Lucid Motors ha annunciato la sospensione delle previsioni di produzione per il 2026, mentre il nuovo amministratore delegato Silvio Napoli avvia una revisione completa delle operazioni aziendali. La decisione arriva in un momento critico per il produttore di veicoli elettrici, che si trova ad affrontare un problema crescente di eccesso di scorte e una domanda inferiore alle aspettative.
La società ha ammesso di avere più auto che ordini, una situazione che costringe a rivedere i piani produttivi. Solo un mese fa, Lucid aveva confermato l’obiettivo di produrre tra 25.000 e 27.000 veicoli nel 2024, nonostante un ritardo nelle consegne del SUV Gravity causato da problemi con i fornitori. Oggi, quella previsione è stata completamente revocata.
Scorte in crescita e consegne in calo
Il problema delle scorte sta peggiorando. Nel primo trimestre del 2024, Lucid ha prodotto 5.500 veicoli ma ne ha consegnati solo 3.093, lasciando circa 2.400 unità invendute.
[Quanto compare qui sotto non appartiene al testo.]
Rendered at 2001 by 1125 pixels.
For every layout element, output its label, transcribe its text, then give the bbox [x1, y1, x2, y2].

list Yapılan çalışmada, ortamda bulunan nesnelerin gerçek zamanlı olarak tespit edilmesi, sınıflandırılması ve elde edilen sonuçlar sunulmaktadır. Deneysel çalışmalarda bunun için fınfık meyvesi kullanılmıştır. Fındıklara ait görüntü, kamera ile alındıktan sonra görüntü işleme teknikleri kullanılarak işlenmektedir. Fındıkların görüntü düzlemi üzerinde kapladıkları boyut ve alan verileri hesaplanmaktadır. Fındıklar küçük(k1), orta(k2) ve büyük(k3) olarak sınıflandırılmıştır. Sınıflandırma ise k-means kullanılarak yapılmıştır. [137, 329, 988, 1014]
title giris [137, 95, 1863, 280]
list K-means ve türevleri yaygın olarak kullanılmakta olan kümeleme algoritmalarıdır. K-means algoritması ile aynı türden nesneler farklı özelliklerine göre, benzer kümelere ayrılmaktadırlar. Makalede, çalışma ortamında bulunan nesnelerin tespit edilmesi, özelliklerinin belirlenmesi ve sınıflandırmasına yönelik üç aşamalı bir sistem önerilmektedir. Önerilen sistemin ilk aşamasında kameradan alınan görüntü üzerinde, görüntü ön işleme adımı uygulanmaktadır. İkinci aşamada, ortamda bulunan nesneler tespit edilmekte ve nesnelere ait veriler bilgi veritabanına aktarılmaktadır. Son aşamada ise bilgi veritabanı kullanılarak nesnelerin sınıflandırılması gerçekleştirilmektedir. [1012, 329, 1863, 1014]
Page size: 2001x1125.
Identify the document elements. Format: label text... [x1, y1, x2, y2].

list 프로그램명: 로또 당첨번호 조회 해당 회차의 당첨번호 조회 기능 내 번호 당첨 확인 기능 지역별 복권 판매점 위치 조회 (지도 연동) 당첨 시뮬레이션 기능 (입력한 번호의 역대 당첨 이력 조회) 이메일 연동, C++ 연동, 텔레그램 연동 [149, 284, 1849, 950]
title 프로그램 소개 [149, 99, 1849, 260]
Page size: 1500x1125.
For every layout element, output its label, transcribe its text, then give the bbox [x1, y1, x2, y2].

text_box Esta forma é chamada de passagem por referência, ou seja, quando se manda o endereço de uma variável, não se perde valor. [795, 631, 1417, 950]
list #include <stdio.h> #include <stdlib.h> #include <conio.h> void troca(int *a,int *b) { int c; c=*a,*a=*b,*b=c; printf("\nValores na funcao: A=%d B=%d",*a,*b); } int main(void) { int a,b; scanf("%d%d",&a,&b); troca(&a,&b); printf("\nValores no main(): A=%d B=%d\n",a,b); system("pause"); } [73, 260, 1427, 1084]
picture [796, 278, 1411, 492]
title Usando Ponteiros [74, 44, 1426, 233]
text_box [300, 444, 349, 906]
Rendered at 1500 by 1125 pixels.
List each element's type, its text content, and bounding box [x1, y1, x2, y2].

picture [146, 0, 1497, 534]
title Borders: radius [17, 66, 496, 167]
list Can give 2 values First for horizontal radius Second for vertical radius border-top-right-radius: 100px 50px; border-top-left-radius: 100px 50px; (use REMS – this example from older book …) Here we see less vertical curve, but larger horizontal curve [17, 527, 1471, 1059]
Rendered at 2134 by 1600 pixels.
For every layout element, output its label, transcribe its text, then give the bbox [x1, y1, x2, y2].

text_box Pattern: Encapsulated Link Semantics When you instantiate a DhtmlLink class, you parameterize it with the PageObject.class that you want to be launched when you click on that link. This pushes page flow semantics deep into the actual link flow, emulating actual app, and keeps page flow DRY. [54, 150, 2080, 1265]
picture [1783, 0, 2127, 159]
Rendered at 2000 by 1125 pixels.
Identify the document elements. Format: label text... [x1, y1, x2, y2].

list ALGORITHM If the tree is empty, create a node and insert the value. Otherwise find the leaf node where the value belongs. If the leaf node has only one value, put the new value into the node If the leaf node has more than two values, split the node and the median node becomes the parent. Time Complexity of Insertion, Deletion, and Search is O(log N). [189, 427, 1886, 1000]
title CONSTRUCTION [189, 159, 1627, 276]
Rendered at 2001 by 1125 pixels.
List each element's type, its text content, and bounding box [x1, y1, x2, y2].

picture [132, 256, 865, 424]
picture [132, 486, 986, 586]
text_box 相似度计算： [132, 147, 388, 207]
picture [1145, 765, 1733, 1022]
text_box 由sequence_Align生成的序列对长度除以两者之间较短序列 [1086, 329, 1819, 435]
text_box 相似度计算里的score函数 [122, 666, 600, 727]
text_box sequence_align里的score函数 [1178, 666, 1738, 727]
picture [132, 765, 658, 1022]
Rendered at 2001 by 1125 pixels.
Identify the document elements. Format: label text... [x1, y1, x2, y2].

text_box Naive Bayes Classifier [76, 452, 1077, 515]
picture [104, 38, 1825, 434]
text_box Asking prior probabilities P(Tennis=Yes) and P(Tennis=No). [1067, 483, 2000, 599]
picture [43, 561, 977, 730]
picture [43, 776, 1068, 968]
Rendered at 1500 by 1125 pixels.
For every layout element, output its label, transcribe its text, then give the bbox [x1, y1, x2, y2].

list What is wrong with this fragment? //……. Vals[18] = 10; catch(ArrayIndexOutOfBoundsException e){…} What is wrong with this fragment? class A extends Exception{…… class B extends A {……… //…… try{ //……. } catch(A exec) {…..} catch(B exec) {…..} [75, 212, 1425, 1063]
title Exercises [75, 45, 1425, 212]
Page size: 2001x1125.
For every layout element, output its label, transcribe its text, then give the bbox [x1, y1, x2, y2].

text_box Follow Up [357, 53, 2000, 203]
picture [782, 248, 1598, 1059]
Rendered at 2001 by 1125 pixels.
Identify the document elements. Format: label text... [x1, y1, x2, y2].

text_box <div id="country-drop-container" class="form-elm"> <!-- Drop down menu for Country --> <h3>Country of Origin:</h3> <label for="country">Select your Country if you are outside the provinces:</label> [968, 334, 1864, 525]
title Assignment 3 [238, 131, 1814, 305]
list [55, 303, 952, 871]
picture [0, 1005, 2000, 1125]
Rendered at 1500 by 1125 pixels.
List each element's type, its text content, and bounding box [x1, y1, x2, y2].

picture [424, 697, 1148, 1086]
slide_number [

Questo squilibrio ha portato il valore delle scorte a quasi 1,47 miliardi di dollari alla fine di marzo, in netto aumento rispetto alla fine del 2023.
Napoli, ex dirigente del gruppo industriale Schindler, ha sottolineato la necessità di una maggiore disciplina finanziaria. Durante la conference call sui risultati trimestrali, ha dichiarato che l’azienda deve diventare «più efficiente sotto il profilo dei costi» e compiere «scelte chiare su dove investire e, soprattutto, dove non farlo».
Perdite record e dipendenza dai fondi sauditi
Il primo trimestre 2024 è stato caratterizzato da risultati deludenti. Nonostante un aumento del 20% su base annua dei ricavi, che hanno raggiunto 282,5 milioni di dollari, questi sono rimasti ben al di sotto delle aspettative di Wall Street, stimate intorno ai 440 milioni di dollari. Le perdite, invece, hanno continuato a crescere: la società ha registrato una perdita netta superiore a 1 miliardo di dollari e un flusso di cassa libero negativo di circa 1,44 miliardi di dollari.
Per ora, il salvagente finanziario di Lucid rimane il Fondo di Investimento Pubblico dell’Arabia Saudita, che ha garantito fondi sufficienti per coprire le operazioni almeno fino alla seconda metà del 2027. Tuttavia, l’azienda dovrà invertire rapidamente la rotta tra produzione e domanda per evitare un peggioramento della situazione.
«La priorità ora è allineare la produzione alla reale domanda di mercato e ridurre gli sprechi finanziari», ha dichiarato un portavoce di Lucid.
Le prossime sfide per Lucid
- Ridurre le scorte: L’obiettivo è evitare l’accumulo di veicoli invenduti, che pesano sui bilanci.
- Migliorare l’efficienza: Napoli punterà su tagli ai costi e investimenti mirati.
- Rafforzare le vendite: Serve una strategia commerciale più aggressiva per aumentare la domanda.
Se non ci riuscirà, il rischio è un ulteriore deterioramento della situazione finanziaria, con conseguenze potenzialmente gravi per l’azienda.